▶ **Page**

____

User:Bstorm/plans/labstore-upgrades

This is not actually how this all went down. This was brainstorming.

Primary cluster

The primary cluster is currently on 1GB Ethernet and doesn't seem to have a definition in install_server.

We may want to add ipv6, and we probably should put it on 10G Ethernet. To that end, labstore1004 is already in a 10G rack, but labstore1005 not and would need to move. ~~I doubt they have 10G Ethernet cards installed, though.~~ They have 10G cards installed, so this should be done, which implies we should re-image the servers.

There are three hardware RAID volumes on the devices. One that's around a TB for root and swap. The other two are data volumes for NFS/DRBD. I think we should leave the name-change to cloudstore out of this round. That would add a variable that would complicate the change for clients.

That seems like it might be relatively simple to re-image safely. So we should:

Set up a partman recipe to reimage from
Stop backups
Stop puppet on labstore1004
Re-image to labstore1005 stretch, merging a config enabling IPv6 for firewall and DNS
Fail over to labstore1005
Re-image labstore1004 and enable puppet
Fail back to labstore1004
Re-enable backups once checks are complete

Dumps cluster

I confirmed that the nfsd-ldap custom package doesn't apply to this cluster because this cluster has all_squash set. That does allow us to upgrade to buster instead of stretch for this case. If upgrading in place, we'd best upgrade from Jessie to Stretch and then from Stretch to Buster.

____

▶ **Information shown**
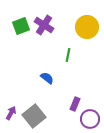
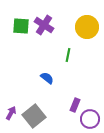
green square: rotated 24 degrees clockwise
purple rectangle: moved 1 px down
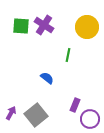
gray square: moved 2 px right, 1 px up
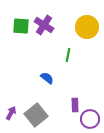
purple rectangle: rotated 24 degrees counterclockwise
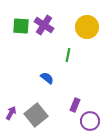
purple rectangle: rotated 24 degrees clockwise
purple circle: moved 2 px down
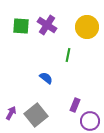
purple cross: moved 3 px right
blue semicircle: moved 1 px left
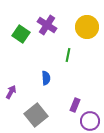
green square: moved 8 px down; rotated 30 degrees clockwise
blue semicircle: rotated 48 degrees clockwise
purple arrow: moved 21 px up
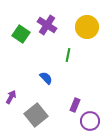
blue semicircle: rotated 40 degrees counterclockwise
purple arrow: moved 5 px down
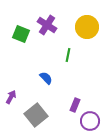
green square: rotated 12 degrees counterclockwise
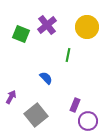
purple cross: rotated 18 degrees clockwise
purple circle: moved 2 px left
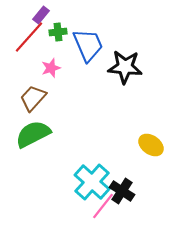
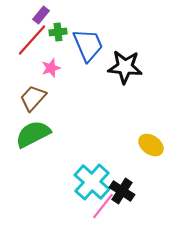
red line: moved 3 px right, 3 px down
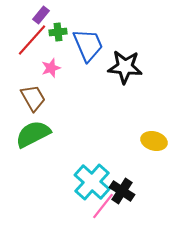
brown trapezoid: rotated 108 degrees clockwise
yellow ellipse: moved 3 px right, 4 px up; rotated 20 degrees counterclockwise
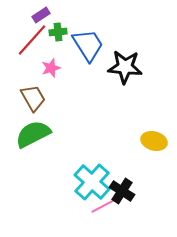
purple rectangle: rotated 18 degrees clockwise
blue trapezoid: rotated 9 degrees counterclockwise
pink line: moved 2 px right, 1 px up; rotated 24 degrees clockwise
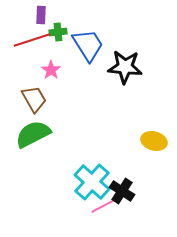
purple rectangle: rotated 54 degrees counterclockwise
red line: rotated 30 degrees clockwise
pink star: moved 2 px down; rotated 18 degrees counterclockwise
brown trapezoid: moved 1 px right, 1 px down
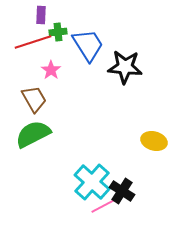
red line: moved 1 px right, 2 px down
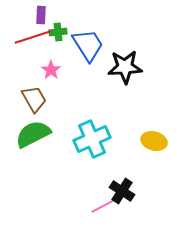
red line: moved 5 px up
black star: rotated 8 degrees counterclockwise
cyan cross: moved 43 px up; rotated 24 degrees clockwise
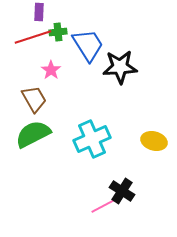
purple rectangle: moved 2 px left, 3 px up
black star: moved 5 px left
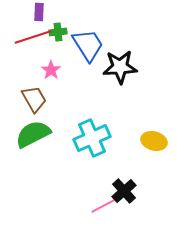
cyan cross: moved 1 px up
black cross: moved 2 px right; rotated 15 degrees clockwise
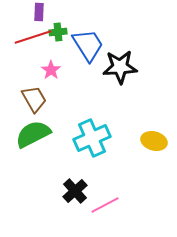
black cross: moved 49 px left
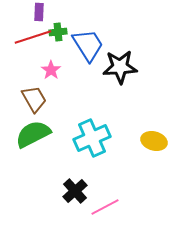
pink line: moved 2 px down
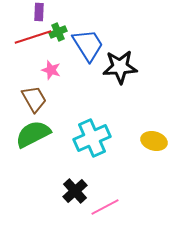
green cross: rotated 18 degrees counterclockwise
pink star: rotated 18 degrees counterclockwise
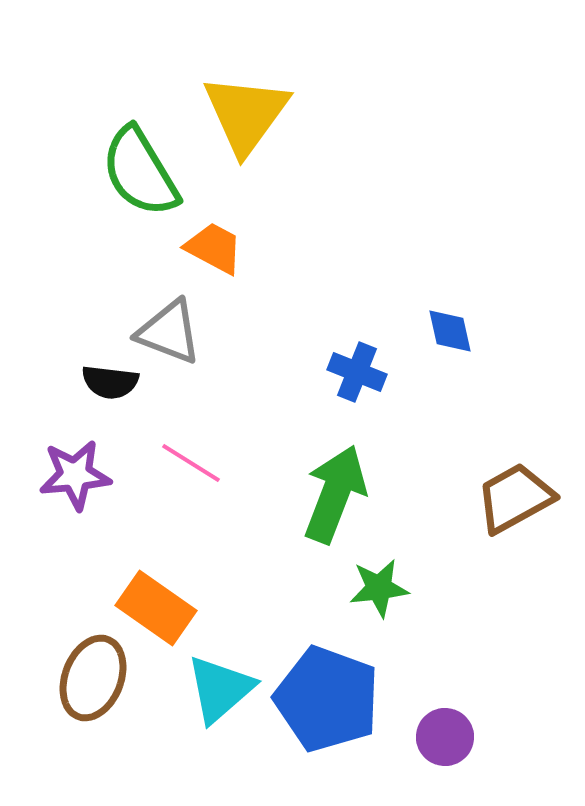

____

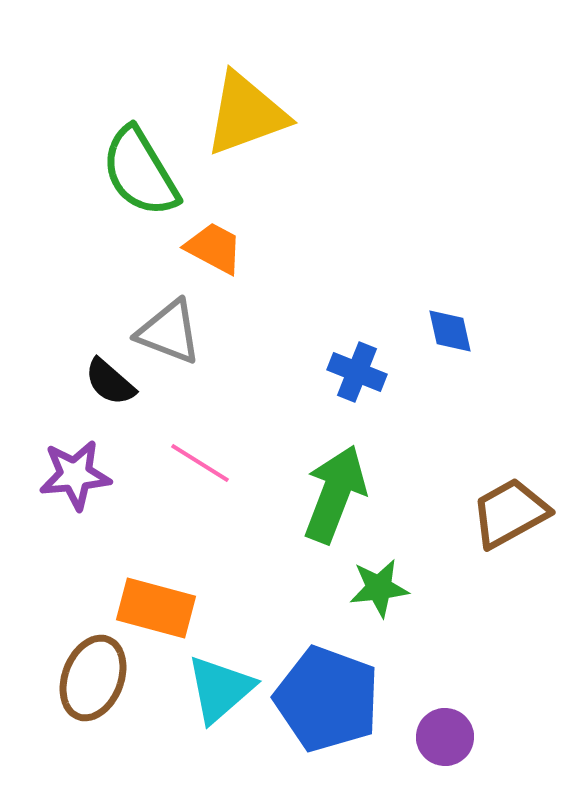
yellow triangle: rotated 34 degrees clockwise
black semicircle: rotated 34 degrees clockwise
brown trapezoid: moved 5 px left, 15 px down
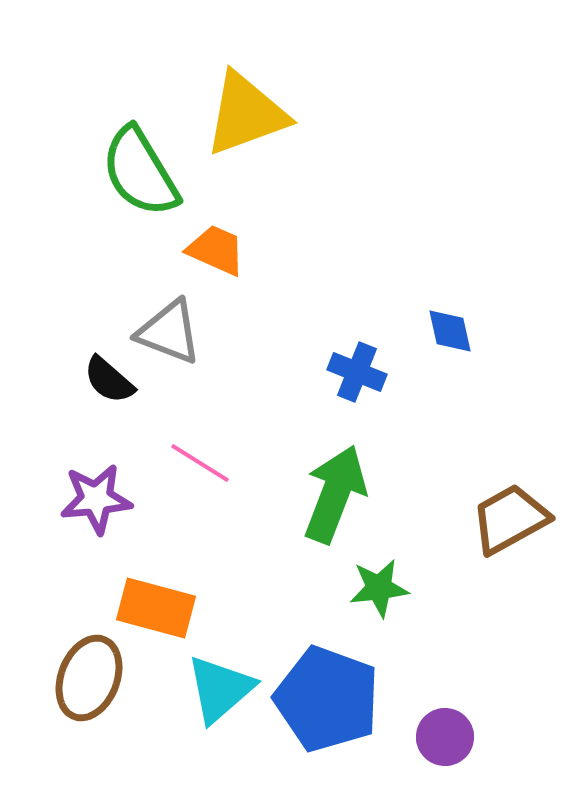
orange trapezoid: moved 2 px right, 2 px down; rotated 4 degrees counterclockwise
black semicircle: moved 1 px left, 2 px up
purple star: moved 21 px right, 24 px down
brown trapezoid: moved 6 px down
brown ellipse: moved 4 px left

____

▶ **Exercise objective**
Can you carry on the labstore upgrades page, picking up right after its last sentence? These records come from a different source than the labstore upgrades page.

▶ **Reply**
If puppet was already installed, but it cannot finish the postinst script because it is trying to run its own postinst script as part of a puppet run which is part of it's postinst script, etc. run "rm /var/lib/dpkg/info/puppet.postinst" to clear that up at least

Fail over all services to labstore1006
downtime labstore1007
disable puppet on labstore1007
apt-get upgrade and dist-upgrade...check that all is ok
switch the main sources.list to stretch
upgrade/dist-upgrade
enable puppet and run until things work right
fix the broken
This will include doing sudo rm /opt/puppetlabs/facter/cache/cached_facts/operating\ system on facter 3.11
validate the config, reboot, etc.
upgrade again to buster
Fail all services over to labstore1007
Upgrade labstore1006 (wash, rinse, repeat)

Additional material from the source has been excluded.